If you’re wondering what osteoporosis is, keep reading below to learn more.

What is Osteoporosis?

The word osteoporosis means “porous bone.” Technically speaking, osteoporosis is a disease that causes the bones in the body to lose density and quality.

Bones are normally filled with porous holes, similar to a honeycomb. When we’re in our 20’s, our bones are the densest, which is also known as peak bone mass. As we continue to age, our bones begin to dissolve their mass. However, in a process called remodeling, new bone formations come in to replace those holes.

Bones with osteoporosis have much larger holes, meaning they have less density and mass on top of having abnormal tissue structure. They also are not able to keep up with making new structures to fill the holes. This means the bones become weak and more likely to break, sometimes from something as small as bumping the corner of a table.

What Are the First Signs of Osteoporosis?

Unfortunately, osteoporosis is a silent disease. There may not be any signs of it until you have your first fracture. However, if an unexpected fractured, height loss, or gradual spine curving takes place, it might be time to speak to your doctor.

There are certain people at a higher risk of developing osteoporosis.

  • Individuals older than 50
  • Women
  • Individuals with low body weight
  • Women who have recently gone through menopause
  • Individuals who smoke
  • Individuals with a family history of osteoporosis

What is the Best Treatment for Osteoporosis?

Once a person has osteoporosis, it’s hard to treat. There are some medications that help with the symptoms, however, the best thing you can do is to take preventative measures before the disease develops.

If you’re worried about your risk, the following tips may help keep your bones happy and healthy:

  • Exercise regularly, especially when it comes to lifting weights.
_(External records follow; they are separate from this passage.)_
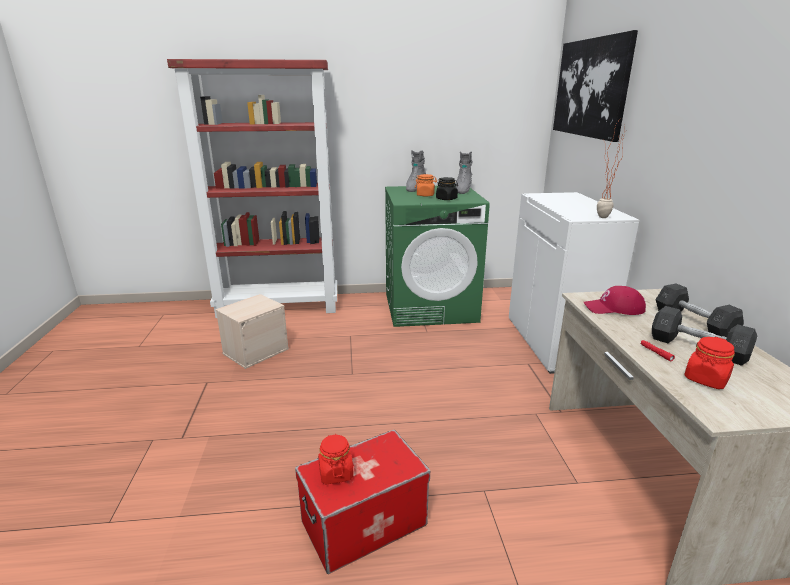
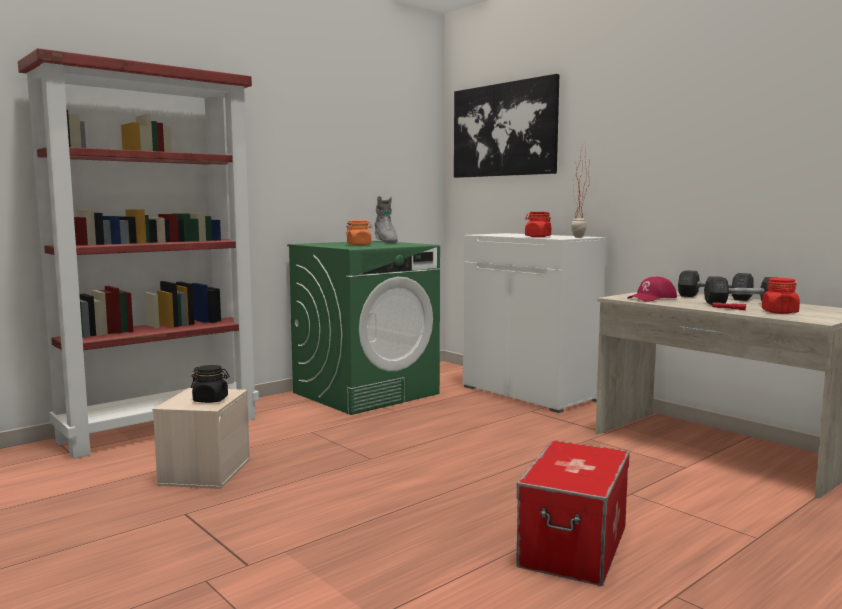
camera: 35 degrees left, 15 degrees down
(336, 472) = (560, 474): red jar -> red jar (537, 237)
(415, 188) = (329, 243): grey boot -> none
(446, 199) = (391, 245): black jar -> black jar (211, 400)

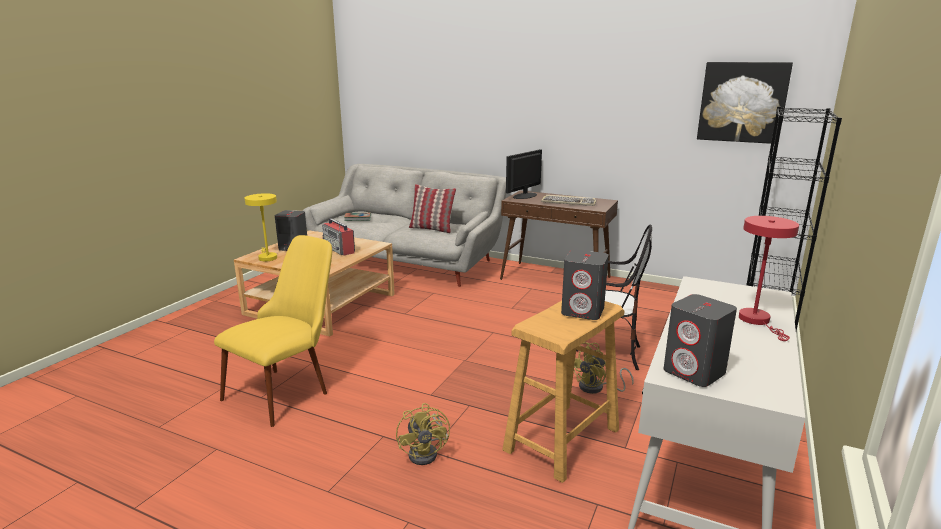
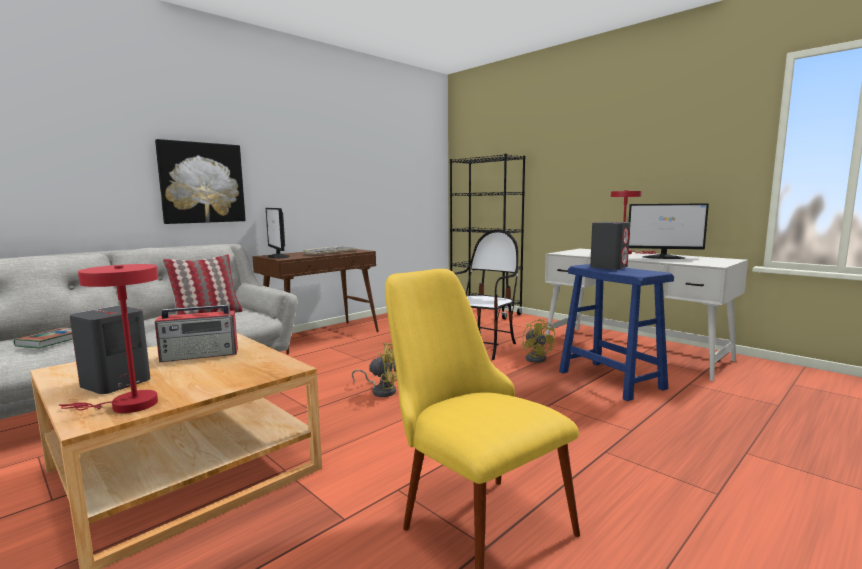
camera: 70 degrees left, 10 degrees down
(267, 257) = (127, 405): yellow table lamp -> red table lamp
(427, 452) = (634, 432): yellow fan -> yellow fan (381, 390)
(562, 439) = (610, 380): beige stool -> blue stool
(694, 372) = (705, 262): grey speaker -> none
(732, 345) = (664, 257): none -> monitor
(742, 102) = (409, 160): picture -> picture (202, 183)

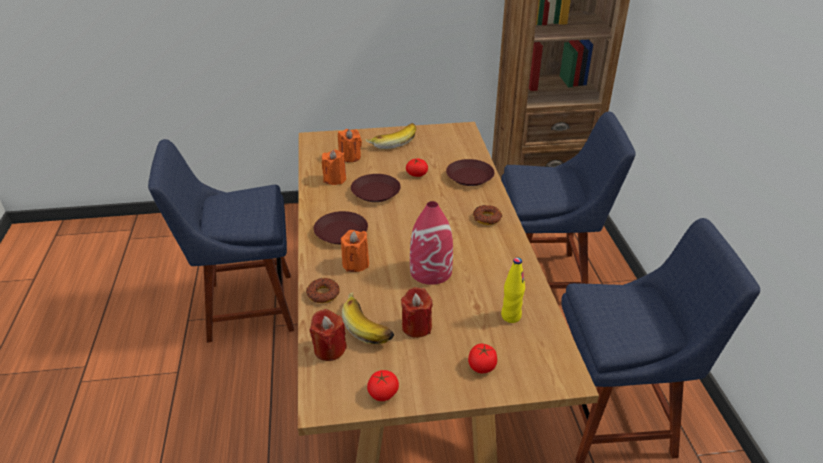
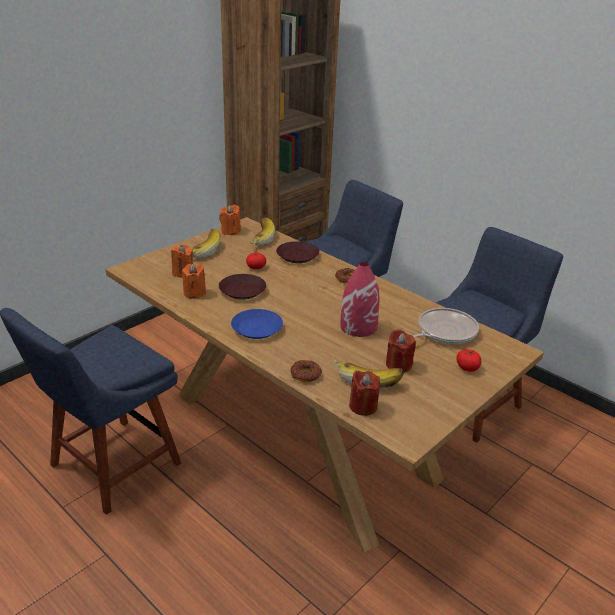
camera: 40 degrees left, 5 degrees down
(341, 233) = (257, 328): brown plate -> blue plate
(355, 264) = (299, 344): orange candle -> orange candle (230, 231)
(383, 393) = (434, 413): tomato -> none
(457, 147) = (259, 239): none -> banana
(511, 316) = (444, 332): yellow bottle -> frying pan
Doing so helps to build the strength in your bones.
  • Make sure to consume enough calcium and vitamin D in your diet. Reach for dairy products, spinach, broccoli, dried beans, salmon, eggs, sardines, orange juice, cereal, and bread.
  • Spend about 10 to 15 minutes in the sun twice a week so your body can use sunlight to make vitamin D naturally.
  • Quit smoking if you are a smoker.
  • Avoid carbonated drinks and alcohol.